My recent work on preference optimization(ACL'25) explores this from a different angle. Standard RLHF-style methods use coarse reward signals—a whole response is good or bad. But for code, we can do better. We can localize preferences to specific lines, specific security patterns, specific behavioral properties. By distilling preferences into structured, fine-grained signals and aligning them with concrete aspects of correctness (like secure coding practices), we get reward signals that actually point the model in meaningful directions.
The Compositional Feedback Thesis
If there's one idea that ties all of this together, it's that reliable models need composable feedback. I think of feedback as falling along two axes:
Guidance Signals
Constrain what the model can produce—syntax requirements, type constraints, invariants that must hold. These shape the output space before generation.
Evaluation Signals
Assess what the model did produce—through execution, testing, static analysis, or verification. These provide post-hoc judgment.
The challenge is that these signals are heterogeneous, partial, and sometimes contradictory. Tests check behavior but miss edge cases. Static analysis is conservative and noisy. Verification is precise but expensive and often incomplete. No single signal captures everything. The research problem is: how do you combine them into something coherent that a model can learn from?
My approach is to treat this as a systems problem. Rather than designing one monolithic reward function, I build pipelines where multiple forms of feedback feed into training at different stages and different granularities. This compositional view allows each signal to contribute what it's good at without being asked to do more than it can.
Building the Systems
In practice, this research results in end-to-end pipelines that wire together generation, execution, analysis, and training. The model produces output. The output gets executed, tested, analyzed. The results flow back as training signal. The model updates. This isn't a one-shot process—it's a continuous cycle where models learn from their own behavior in realistic environments.

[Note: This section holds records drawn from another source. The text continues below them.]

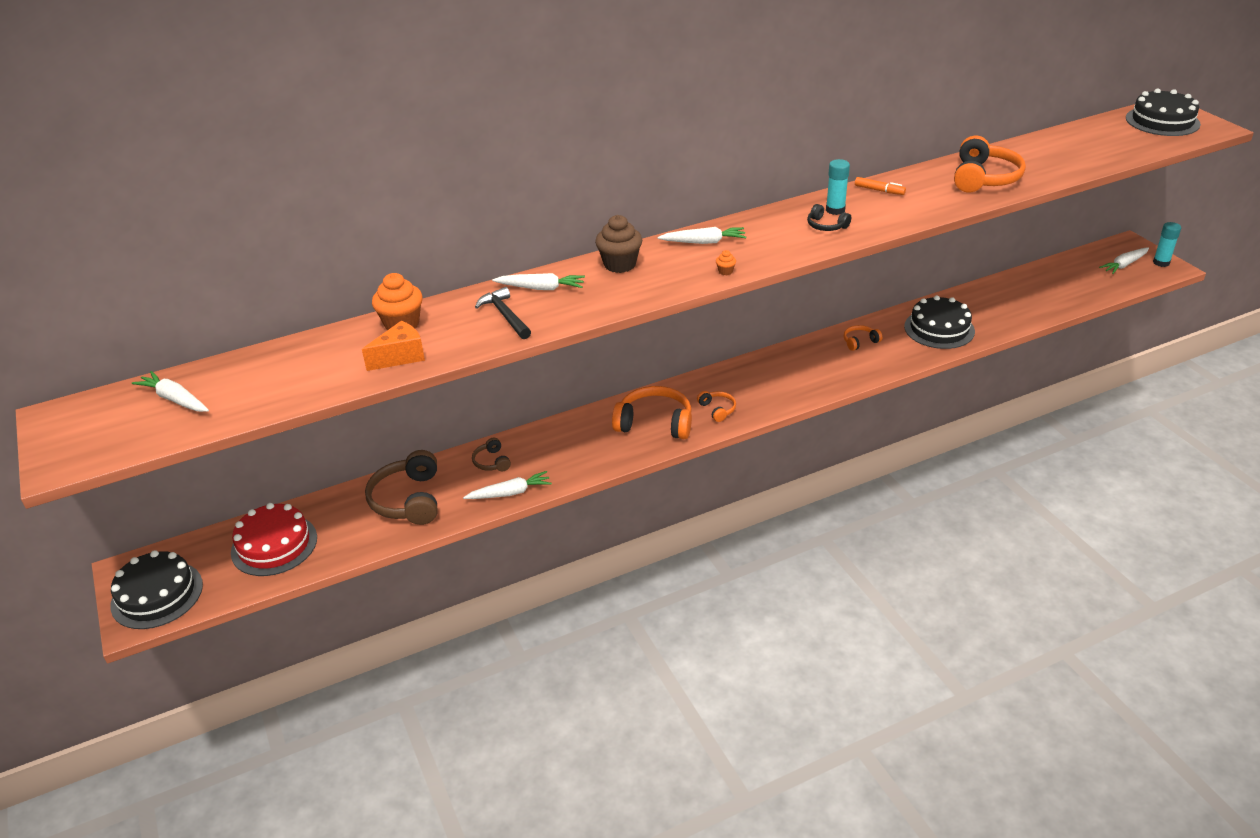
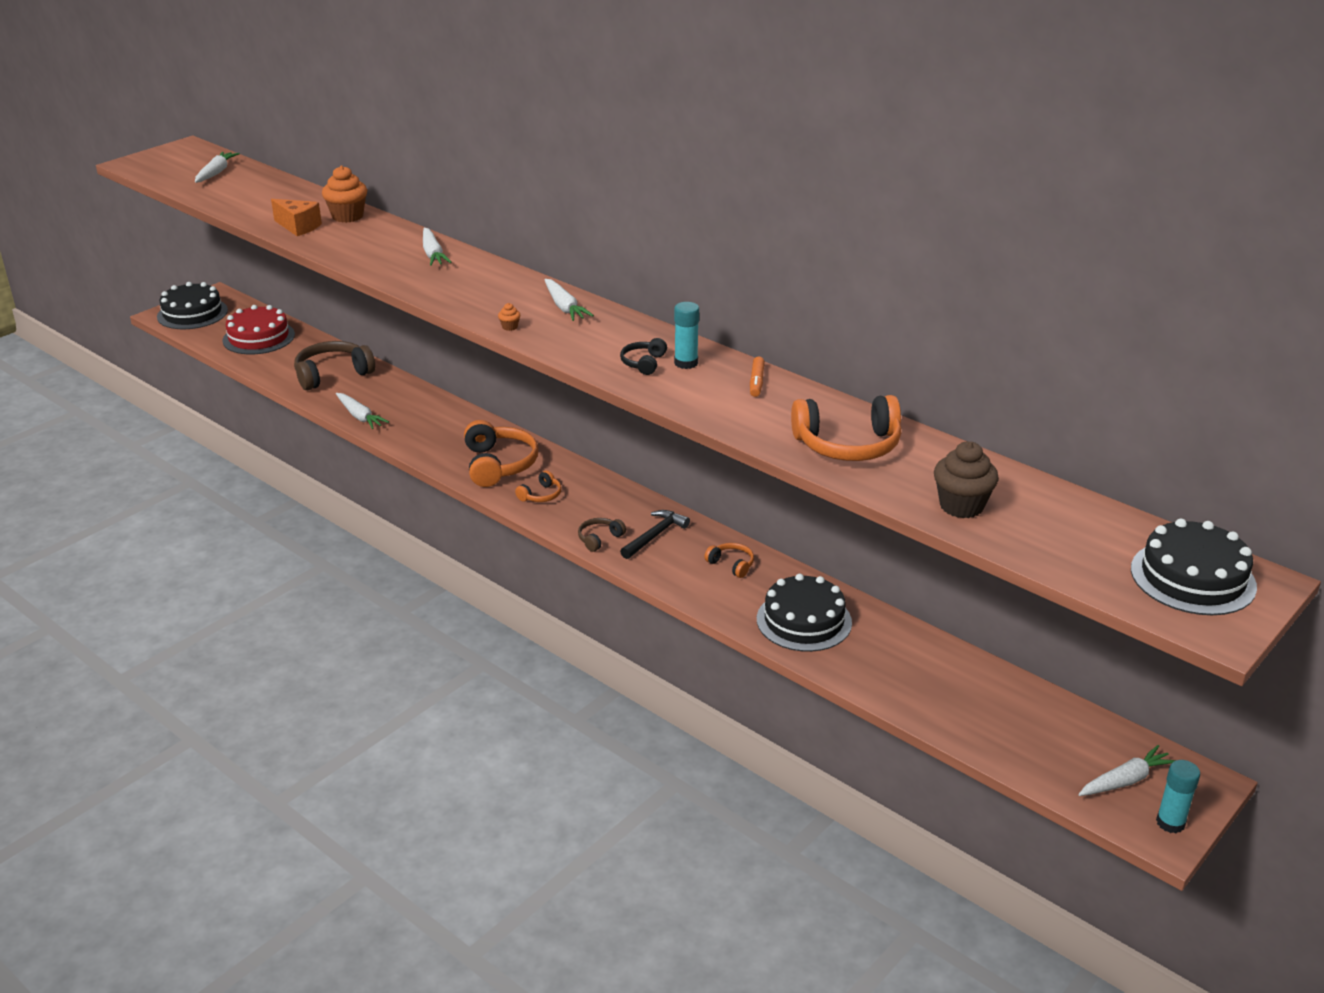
camera: 65 degrees right, 5 degrees down
(491, 462) = (399, 397): brown headphones -> brown headphones (599, 539)
(505, 315) = (379, 250): black hammer -> black hammer (655, 535)
(620, 264) = (495, 277): brown cupcake -> brown cupcake (961, 506)
(1124, 265) = (1125, 780): white carrot -> white carrot turned 120 degrees clockwise

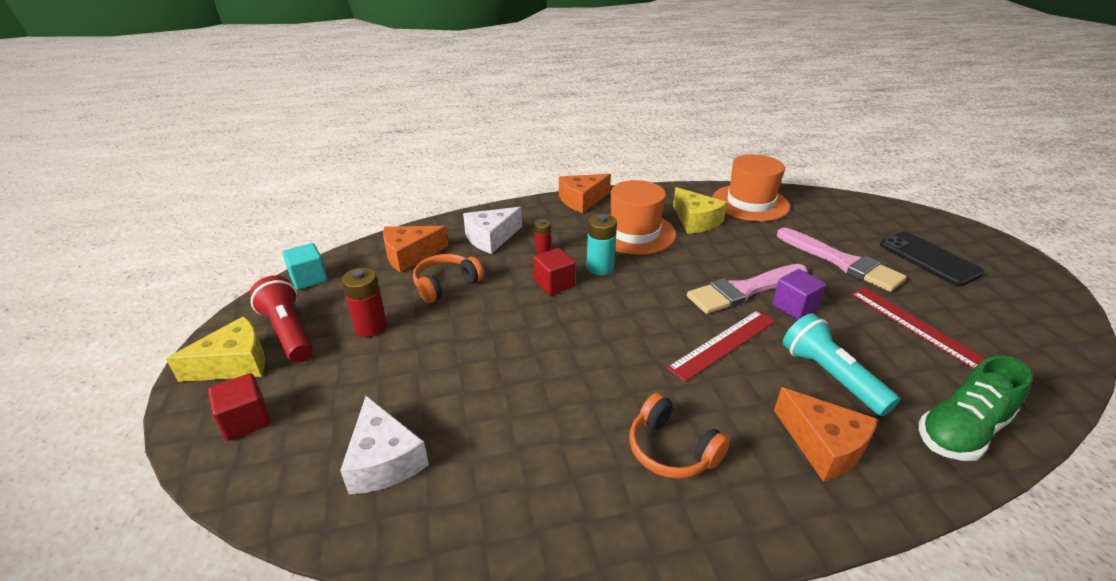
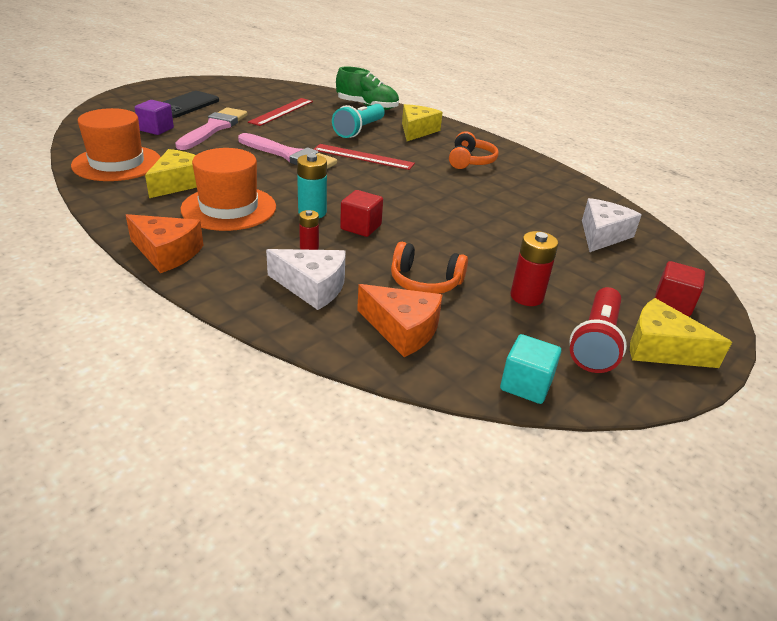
camera: 125 degrees left, 0 degrees up
(794, 307) = (295, 140): purple cube -> purple cube (156, 129)
(823, 445) = (417, 131): orange cheese -> yellow cheese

With the rise of agentic workflows—where models interact with tools, write and run code, call APIs, and iterate—these feedback loops become even richer. Every interaction trace is potential training data. Every tool invocation produces observable outcomes. The question isn't whether we have enough signal; it's how to structure the signal we have so that learning is stable and productive.
There are real challenges here. Models can game weak signals (reward hacking is real and persistent). Feedback that's too noisy degrades training rather than improving it. And the computational cost of running execution-based feedback at scale is non-trivial. These aren't theoretical concerns—they're engineering constraints that shape what's feasible.
What's Next
I'm pursuing three directions going forward:
Automatic Supervision Generation
Can we derive training signals from natural language specs, code structure, documentation, and even the model's own uncertainty? The bottleneck in training isn't usually compute—it's the quality and availability of supervision.
Compositional Reward Models
Rather than learning a single reward function, can we learn modular components that assess different aspects of correctness and combine them dynamically?
Agentic Feedback Loops
As models increasingly operate as agents in complex environments, the interaction traces themselves become a rich source of supervision. I want to develop principled methods for learning from these interactions.
The thread connecting all of this is a belief that we shouldn't accept unreliable models and then patch their behavior externally. Reliability should be a property that emerges from how a model is trained—from the structure, granularity, and correctness of the signals it learns from. That's the goal I'm working toward.